When I first arrived at Duke two years ago, I had hopes of majoring in Chemistry or Biology while completing the pre-med requirements. I ambitiously enrolled in all the classes that I thought a future doctor would take, and I was eager to begin my first semester. During the weekend prior to starting classes on Monday, I had a conversation with a fellow first-year who asked me which classes I had bookbagged. “Chemistry? Are you pre-med? Did you take upper-level chemistry in high school? Have you looked at the syllabus to make sure you are up to date on the content the professor would like you to know by the first day?” Her questions made me feel unprepared, and I promptly unenrolled from the pre-med courses and called my parents to explain that I would be “looking for other academic interests.”

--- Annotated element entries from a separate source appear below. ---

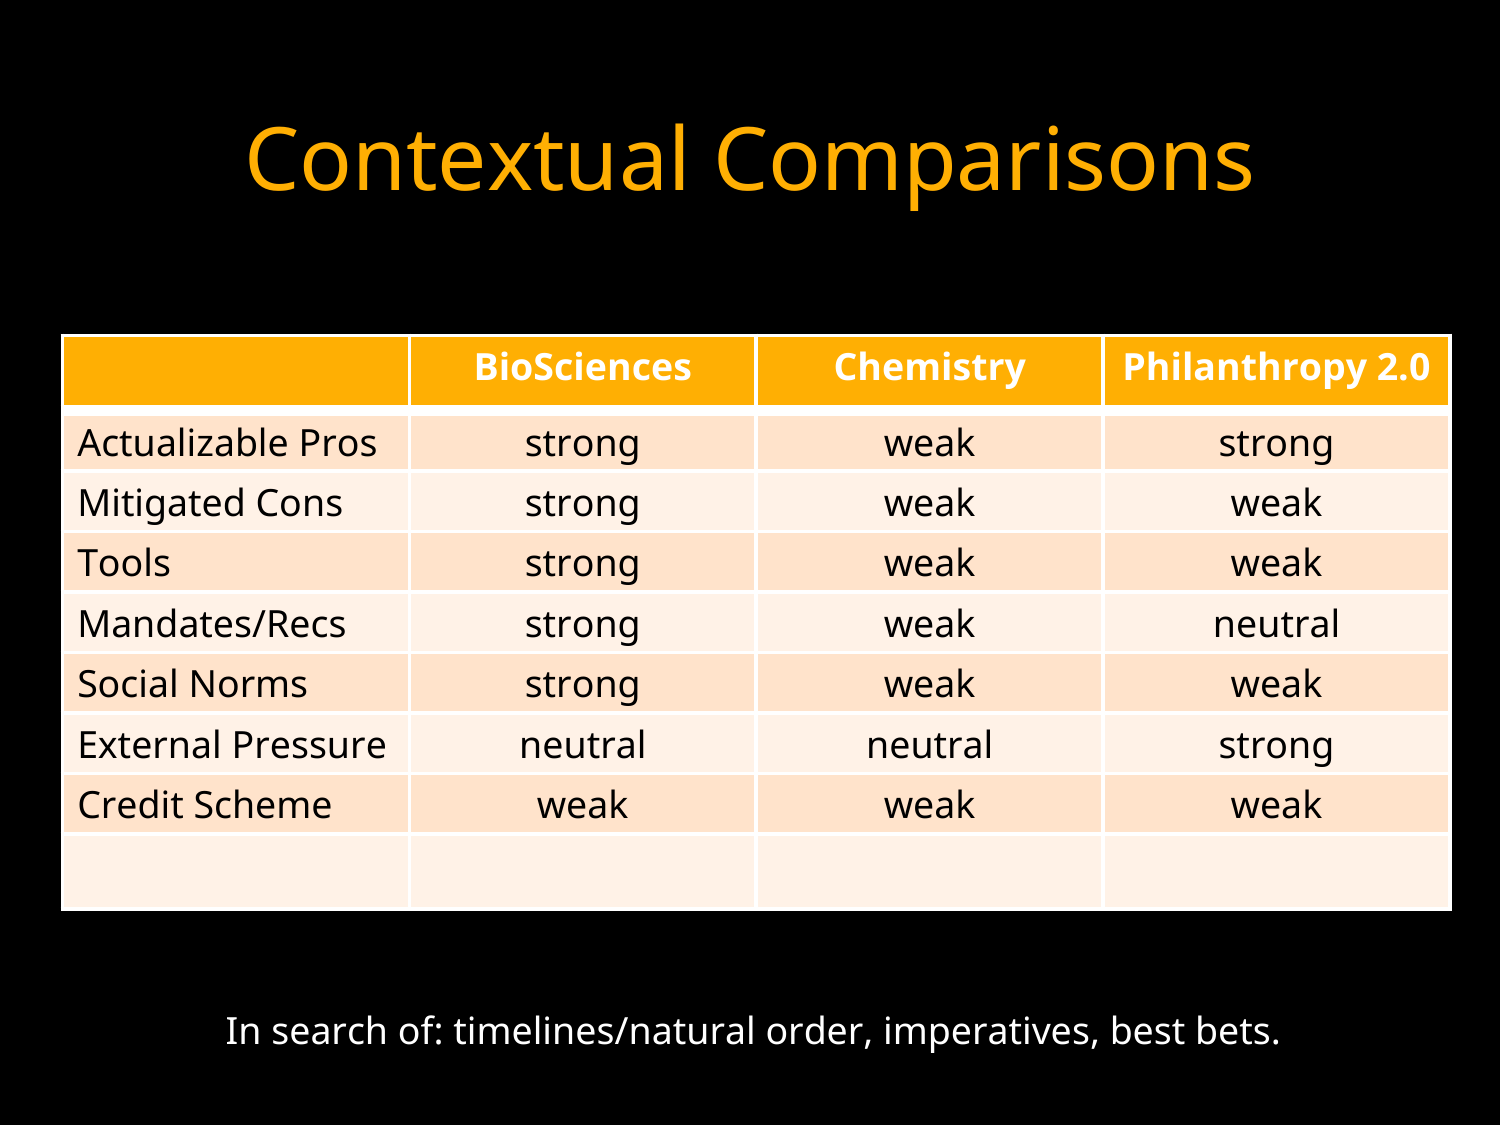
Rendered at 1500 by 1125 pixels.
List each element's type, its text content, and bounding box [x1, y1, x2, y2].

table_cell weak [758, 416, 1101, 469]
table_header BioSciences [411, 337, 754, 405]
table_cell neutral [1105, 594, 1448, 651]
table_cell weak [1105, 775, 1448, 832]
table_header [64, 337, 408, 405]
table_cell neutral [411, 715, 754, 772]
table_cell strong [1105, 416, 1448, 469]
table_cell weak [758, 473, 1101, 530]
table_cell Social Norms [64, 654, 408, 711]
table_cell strong [1105, 715, 1448, 772]
table_cell strong [411, 533, 754, 590]
table_cell [1105, 836, 1448, 907]
table_cell weak [1105, 473, 1448, 530]
table_cell strong [411, 416, 754, 469]
table_cell weak [1105, 654, 1448, 711]
table_cell Tools [64, 533, 408, 590]
text_box In search of: timelines/natural order, imperatives, best bets. [210, 999, 1297, 1061]
table_cell weak [758, 775, 1101, 832]
table_cell weak [1105, 533, 1448, 590]
table_cell weak [758, 594, 1101, 651]
table_cell External Pressure [64, 715, 408, 772]
table_header Philanthropy 2.0 [1105, 337, 1448, 405]
table_cell strong [411, 654, 754, 711]
table_cell Mandates/Recs [64, 594, 408, 651]
table_cell [64, 836, 408, 907]
table_cell [758, 836, 1101, 907]
table_cell strong [411, 594, 754, 651]
table_cell weak [411, 775, 754, 832]
table_cell [411, 836, 754, 907]
table_cell neutral [758, 715, 1101, 772]
table_cell weak [758, 533, 1101, 590]
table_cell strong [411, 473, 754, 530]
table_header Chemistry [758, 337, 1101, 405]
table_cell Mitigated Cons [64, 473, 408, 530]
title Contextual Comparisons [100, 95, 1400, 226]
table_cell Actualizable Pros [64, 416, 408, 469]
table_cell weak [758, 654, 1101, 711]
table_cell Credit Scheme [64, 775, 408, 832]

Today, I am extremely happy with the academic choices that I have made, and I do not regret exploring my academic interests. However, I wish I would have had the confidence that I developed during my time with NACA during my first two years at Duke. Through working with my supervisor and completing new and challenging projects, I grew as a student and developed a number of new skills, which will allow me to better complete classes and professional endeavors in the future. My DukeEngage experience taught me that it is more than okay to ask questions, be vulnerable, and take risks, and these are all valuable lessons that I wish I would have known when I first stepped foot on campus as a Blue Devil.